Город был грязно-серым, пахло корыстью и предательством, веяло отовсюду угрозой, каждый уголок его шептал «я твоя беда». Даже снежинки, падающие на рукав, намекали не о свободе, а предупреждали, что всё не вечно, что всё временно, напоминали о клетке…
Лишь мороз, не слабый и не жестокий, был мне другом в это вроде солнечное утро. Он был моим спутником, поддерживающим и отрезвляющим, не давал мне расслабиться, быть начеку, не поддаться влиянию окружающей жизни, которая так и хочет представиться красивой, радужной, кричащей вовсю, «что она прекрасна». Хотя бы тогда, когда на тебя, мило улыбаясь, бросает взгляд неотразимая девушка, проходящая мимо, – враньё, тут же, словно гвоздём вбитая, вонзается мысль. Её кокетливый смех я слышал и почему-то обернулся, чтобы посмотреть ей вслед. Когда-то…, наверное, в прошлом, я бы сказал, что эта крашеная блондинка с короткой причёской без головного убора, с широкой улыбкой и своею молодостью, оставила бы во мне след, словно на влажном песке. Может, я думал о ней. Может, потом бы даже догнал. Но зачем? Время или ситуация решили бы за меня, я бы поддался, отдался случаю. Сейчас же нет, надо идти, уходить подальше от этого места, места встречи с ней…
Я шёл, поправляя поднятый воротник старого серого пальто, уши мёрзли – это мой старший друг мороз хлестал меня по щекам, говоря, не верь, и здесь тебя ждёт обман, и тут тебя обидят… а я… а я в душе плакал, глядя то на образ девушки-блондинки в памяти, то на образ жены, сказавшей в реалии при встрече лишь короткое: «Ты?..» Немая сцена, разорванная уже моим изумлением и её неловкостью при возникновении ребёнка, не нашей девочки, а двухлетнего мальчика. Моя радость, подгоняемая желанием свидеться, треснула так, что осколки не хотелось собирать. За чаем она оправдывалась, напиток казался то ли безвкусным, то ли горьким, ибо душа моя хирела. Вроде я слушал, а вроде бы и нет, потому что не слышал. Мои ответы, что скупо слетали с губ на её вопросы, были не те, о чём хотелось бы рассказать. Я отвечал неправдивостью, неточностью, лишь бы что-то выговорить. Жена стала чужой. Жена стала не моей. Теперь у неё была другая, своя жизнь. Другой муж, их ребёнок. Я в её книге жизни стал неуместным, лишним, как листок с чужой книги, тем, кто может её испортить, подтолкнуть к изменению устоявшихся рамок. Слова острым ножом резали не только слух, а всё моё существо: «Надеюсь, ты меня поймёшь… Тебя не стало… Мне с дочерью надо было продолжать жить… Ей нужен был отец… А мне… Не суди меня… Ты бы на моём месте так же поступил… Не уходи… Подожди, увидишь повзрослевшую дочь… Познакомишься и с мужем…».
Я не мог долго оставаться уже у бывшей жены. Меня распирало, словно надуваемый мыльный пузырь. Помню свою фразу: «Прости, что вновь ворвался в твою жизнь. Обещаю, я не буду вам мешать».

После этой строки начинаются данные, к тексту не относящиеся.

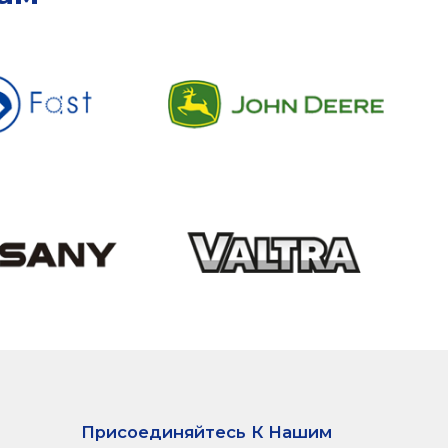
Присоединяйтесь К Нашим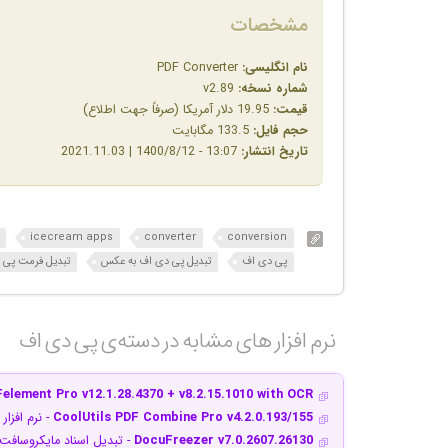
مشخصات
نام انگلیسی:
PDF Converter
شماره نسخه:
v2.89
قیمت:
19.95 دلار آمریکا (صرفاً جهت اطلاع)
حجم فایل:
133.5 مگابایت
تاریخ انتشار:
13:07 - 1400/8/12 | 2021.11.03
icecream apps
converter
conversion
پی دی اف
تبدیل پی دی اف به عکس
تبدیل فرمت پی 
نرم افزار های مشابه در دسته‌ی‌ پی دی اف‎
lement Pro v12.1.28.4370 + v8.2.15.1010 with OCR
CoolUtils PDF Combine Pro v4.2.0.193/155
- نرم افزا
DocuFreezer v7.0.2607.26130
- تبدیل اسناد مایکروسافت 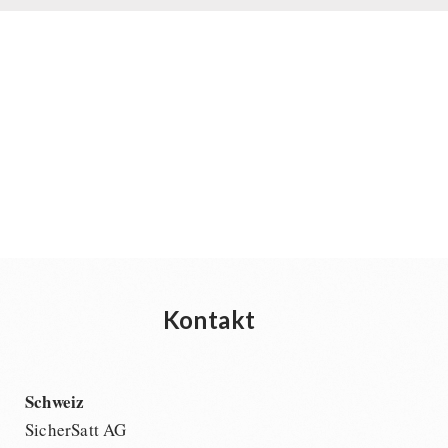
Kontakt
Schweiz
SicherSatt AG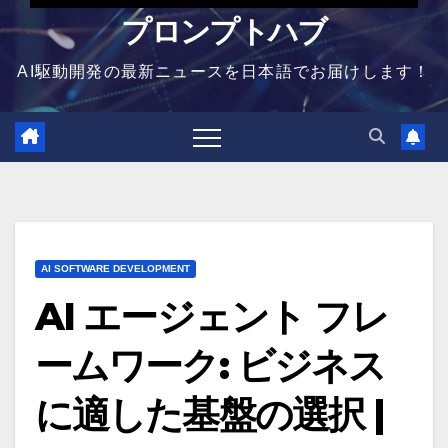
プロンプトハブ
AI駆動開発の最新ニュースを日本語でお届けします！
AI SOFTWARE DEVELOPMENT
AI エージェント フレ
ームワーク: ビジネス
に適した基盤の選択 |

– Что мне сказать нашей дочери? – спросила напоследок она.
– Пока ничего и никому.
У меня не было денег, у меня не было крова, у меня не было ничего, если только будущее, а не как у других – надежда, в неё я уже не верил, ибо есть в этом несправедливом мире только две стороны медали: причина и следствие, которые только от тебя зависят. Ну и, конечно, пересечение твоей нити судьбы с чей-либо.
В подъезде холодном, несколькими этажами ниже, я, прижавшись спиной к стене, сидя на корточках и склонив голову к коленям, тихо, больно и безнадёжно плакал.
По голове поглаживая тусклый жёлтый свет, будто жалеючи меня, всё время норовя заглянуть в глаза, мол, не стоит, не стоит сдаваться, каждому своё… А холодные стены и атмосфера лестничной клетки говорили об ином: «ты один… ты никому не нужен, даже нам». И тогда я вскочил и побежал… На улице, как всегда, меня ждал мой верный спутник-мороз.